Harry McIntosh came with
his mother, and his sister, Isabella, and brother, Walter, from Quincy
Massachusetts around 1910[2]. Harry was a piano tuner[3]
and piano player. He played the piano
for Mariano at the Coronado Inn and spent a lot of time with his good friend,
Dutch Coronado, at the Coronado property on the rural Napa Vallejo Highway.
“Harry always admired our
oldest sister, Hess”, says Cecelia. “She
was tiny. In fact he found her at the
stove most of the time where she was even too small to reach the kettles to
stir. Mama put a little stool there for
her. That’s where Harry discovered his
future bride.”[4]
Since Dutch was a good
friend of Harry, he was a logical choice for best man at the McIntosh
wedding. The maid of honor, Hallie
Osborne, is a mystery to me. She may
have been a good friend of the bride, but I could not find any reference to her
in family records or census records. Any help from family members would be
welcome.
Flower girls and sisters, Cecelia
and Toots, were born about 15 months apart and look like they could be twins in
the wedding photo.
The girl high up on the
steps in the photo on the right side is 13 year-old Alice Anderson. She was the niece of Harry McIntosh. She came with her mother, Isabella, her
grandmother and her Uncle Harry from Massachusetts and settled in Vallejo where
Alice and her mother, “Belle” lived. Her
mother ran a rooming house on Georgia Street.[5]
Cecelia says that “since
Harry had a job with Papa playing the piano, Alice used to stay with us a lot
and I think one time stayed all summer long.
Alice remembers staying with us during the school year too and riding
the buggy to school. Mama used to say to
Toots and me, ‘You two girls are fine.
But let Alice come around and she gets you two in mischief’.”[6]
[1] Coronado
Newsletter, Vol 1, No 3, May 1994, page 8.
[2] I
don’t think that all members of the McIntosh family came to Vallejo at the same
time. Harry was listed as a boarder
living at 332 Georgia Street in Vallejo in April 1910. According the 1910 Federal Census he was a
piano tuner working for a piano manufacturer.
Isabella McIntosh Anderson, her husband, George, and her daughter, Alice,
were in Quincy Massachusetts in April 1910 living at 76 Rover Street according
to the 1910 Federal Census. Isabella and
her daughter, Alice, probably left soon afterwards for Vallejo because Harry
and Alice were closely associated with the Coronado family as Harry was courting
Hess. Isabella remarried in 1916, so
either George Anderson died or they were divorced by then. Ancestry.com database online. 1910 United
States Federal Census, California, Solano, Vallejo Ward 2, District 0190,
page 3. 1910 United State Federal
Census, Massachusetts, Norfolk, Quincy Ward 2, District 1140, page 30.
[3] Ancestry.com
database online. 1910 United States Federal Census, California, Solano,
Vallejo Ward 2, District 0190, page 3. By the time of his wedding Harry worked for the Sperry Mill Company in south Vallejo. Cecelia Coronado Phipps, Coronado Family Memories, Coronado Newsletter, Vol 3, No 3, May – August 1996, page 3.
[4]
Cecelia Coronado Phipps, Coronado Family Memories, Coronado Newsletter,
Vol 3, No 3, May – August 1996, page 3.
[5]
Ibid.
[6]
Ibid.
I asked Dad (who turns 100 in just a weeks) about Hallie.
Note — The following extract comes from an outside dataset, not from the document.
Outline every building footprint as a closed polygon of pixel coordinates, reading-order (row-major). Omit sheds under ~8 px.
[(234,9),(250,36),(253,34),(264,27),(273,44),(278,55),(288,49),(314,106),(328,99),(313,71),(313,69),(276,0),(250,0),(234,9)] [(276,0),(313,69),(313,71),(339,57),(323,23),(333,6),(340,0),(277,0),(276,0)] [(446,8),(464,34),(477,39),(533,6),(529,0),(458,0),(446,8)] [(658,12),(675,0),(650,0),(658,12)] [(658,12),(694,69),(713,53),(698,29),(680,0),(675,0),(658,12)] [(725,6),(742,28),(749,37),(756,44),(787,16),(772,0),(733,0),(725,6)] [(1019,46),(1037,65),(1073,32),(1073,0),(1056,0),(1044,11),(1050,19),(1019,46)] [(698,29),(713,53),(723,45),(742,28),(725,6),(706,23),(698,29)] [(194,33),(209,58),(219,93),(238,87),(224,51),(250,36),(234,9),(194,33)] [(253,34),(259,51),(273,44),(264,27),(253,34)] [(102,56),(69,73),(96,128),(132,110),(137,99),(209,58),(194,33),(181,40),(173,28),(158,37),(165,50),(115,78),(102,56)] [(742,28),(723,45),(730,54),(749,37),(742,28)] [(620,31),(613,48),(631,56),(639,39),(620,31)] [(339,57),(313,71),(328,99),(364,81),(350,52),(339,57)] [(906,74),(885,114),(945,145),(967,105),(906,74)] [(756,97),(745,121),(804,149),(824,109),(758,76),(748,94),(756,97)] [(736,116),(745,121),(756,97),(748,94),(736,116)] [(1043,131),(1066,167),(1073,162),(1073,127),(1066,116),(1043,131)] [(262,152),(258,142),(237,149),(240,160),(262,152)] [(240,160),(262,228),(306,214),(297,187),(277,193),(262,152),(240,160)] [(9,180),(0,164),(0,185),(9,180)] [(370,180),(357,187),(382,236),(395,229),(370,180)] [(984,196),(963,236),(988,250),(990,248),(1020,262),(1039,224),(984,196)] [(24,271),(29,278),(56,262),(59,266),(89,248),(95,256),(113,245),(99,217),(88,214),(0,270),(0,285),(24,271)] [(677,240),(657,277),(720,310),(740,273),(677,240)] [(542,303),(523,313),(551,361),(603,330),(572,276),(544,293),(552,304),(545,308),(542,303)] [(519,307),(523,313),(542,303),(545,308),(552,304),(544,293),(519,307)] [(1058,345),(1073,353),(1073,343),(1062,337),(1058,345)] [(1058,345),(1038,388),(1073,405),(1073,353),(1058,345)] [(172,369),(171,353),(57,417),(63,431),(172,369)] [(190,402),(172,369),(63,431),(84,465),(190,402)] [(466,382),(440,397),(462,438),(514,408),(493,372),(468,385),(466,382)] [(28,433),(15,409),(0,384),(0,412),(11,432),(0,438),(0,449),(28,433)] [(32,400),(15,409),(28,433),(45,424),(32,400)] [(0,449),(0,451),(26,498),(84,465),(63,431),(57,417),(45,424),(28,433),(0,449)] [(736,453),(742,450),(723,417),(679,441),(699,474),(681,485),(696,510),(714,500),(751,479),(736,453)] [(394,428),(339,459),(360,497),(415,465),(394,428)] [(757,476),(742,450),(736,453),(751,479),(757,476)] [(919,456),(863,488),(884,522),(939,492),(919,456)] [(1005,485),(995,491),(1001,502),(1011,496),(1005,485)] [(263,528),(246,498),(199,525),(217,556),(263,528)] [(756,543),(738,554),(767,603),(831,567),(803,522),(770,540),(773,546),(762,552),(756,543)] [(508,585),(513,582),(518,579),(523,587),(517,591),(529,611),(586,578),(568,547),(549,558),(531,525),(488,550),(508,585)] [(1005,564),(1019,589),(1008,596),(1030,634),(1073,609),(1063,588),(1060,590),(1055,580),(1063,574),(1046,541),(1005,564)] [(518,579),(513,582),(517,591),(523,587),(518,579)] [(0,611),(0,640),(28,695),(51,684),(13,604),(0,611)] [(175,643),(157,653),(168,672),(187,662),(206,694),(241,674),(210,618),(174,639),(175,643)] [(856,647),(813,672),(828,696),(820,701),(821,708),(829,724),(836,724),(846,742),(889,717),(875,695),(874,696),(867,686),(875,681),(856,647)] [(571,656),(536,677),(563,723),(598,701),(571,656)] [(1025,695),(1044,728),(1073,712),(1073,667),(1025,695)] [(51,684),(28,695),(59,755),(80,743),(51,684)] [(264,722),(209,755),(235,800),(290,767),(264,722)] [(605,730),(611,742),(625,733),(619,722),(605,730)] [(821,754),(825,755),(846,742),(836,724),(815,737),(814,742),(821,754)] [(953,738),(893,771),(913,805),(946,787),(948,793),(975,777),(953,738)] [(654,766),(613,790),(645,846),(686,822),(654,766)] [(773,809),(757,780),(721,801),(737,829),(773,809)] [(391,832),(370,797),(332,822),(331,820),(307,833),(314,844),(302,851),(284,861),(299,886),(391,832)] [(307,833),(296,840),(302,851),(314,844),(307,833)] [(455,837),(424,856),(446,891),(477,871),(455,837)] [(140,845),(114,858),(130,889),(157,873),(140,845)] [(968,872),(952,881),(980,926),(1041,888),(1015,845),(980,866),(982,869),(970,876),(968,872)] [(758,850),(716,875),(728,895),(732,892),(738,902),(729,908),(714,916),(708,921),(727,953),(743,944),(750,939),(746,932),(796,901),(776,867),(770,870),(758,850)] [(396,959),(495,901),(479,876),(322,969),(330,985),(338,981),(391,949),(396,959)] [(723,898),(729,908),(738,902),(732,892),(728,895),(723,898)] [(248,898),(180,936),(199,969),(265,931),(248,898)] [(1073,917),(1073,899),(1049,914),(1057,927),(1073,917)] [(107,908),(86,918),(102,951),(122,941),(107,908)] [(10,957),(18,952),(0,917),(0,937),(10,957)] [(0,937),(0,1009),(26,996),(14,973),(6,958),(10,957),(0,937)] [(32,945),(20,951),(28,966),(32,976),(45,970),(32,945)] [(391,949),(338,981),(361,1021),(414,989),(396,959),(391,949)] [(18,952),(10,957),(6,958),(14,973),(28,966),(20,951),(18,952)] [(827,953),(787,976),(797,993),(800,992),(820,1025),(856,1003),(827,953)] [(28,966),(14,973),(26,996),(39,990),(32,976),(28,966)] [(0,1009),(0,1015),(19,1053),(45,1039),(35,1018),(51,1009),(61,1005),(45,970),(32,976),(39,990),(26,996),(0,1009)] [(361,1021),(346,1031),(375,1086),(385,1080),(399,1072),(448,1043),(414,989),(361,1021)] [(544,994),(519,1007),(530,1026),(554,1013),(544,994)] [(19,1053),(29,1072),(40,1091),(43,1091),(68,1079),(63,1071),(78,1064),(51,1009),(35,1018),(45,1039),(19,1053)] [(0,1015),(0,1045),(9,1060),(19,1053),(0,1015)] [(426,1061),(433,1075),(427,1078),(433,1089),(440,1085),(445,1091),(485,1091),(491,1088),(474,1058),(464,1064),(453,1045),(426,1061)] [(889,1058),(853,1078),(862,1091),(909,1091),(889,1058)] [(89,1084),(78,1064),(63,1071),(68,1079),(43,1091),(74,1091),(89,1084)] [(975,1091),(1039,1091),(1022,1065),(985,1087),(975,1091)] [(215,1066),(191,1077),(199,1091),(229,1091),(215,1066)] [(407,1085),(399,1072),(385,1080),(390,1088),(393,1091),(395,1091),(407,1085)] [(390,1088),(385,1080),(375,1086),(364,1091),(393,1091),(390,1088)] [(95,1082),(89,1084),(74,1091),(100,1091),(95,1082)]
As a child in Stockton, he recalls a good friend of his mother Hess was named Hallie Young. She lived in Sacramento and knew the Governor. My guess is that Young was her married name. This would have been about 15 years after the wedding. The story that Dad recalls is about his brother Robert and Hallie. Robert was a fine artist and drew portraits for the Stockton newspaper when he was in high school. One portrait that he drew was of the Governor. Hallie invited Robert to come to Sacramento to present the drawing to the Governor at a ceremony in Sacramento.
ReplyDeleteThank you Catherine. And thank your Dad for his sharp memory (at almost 100).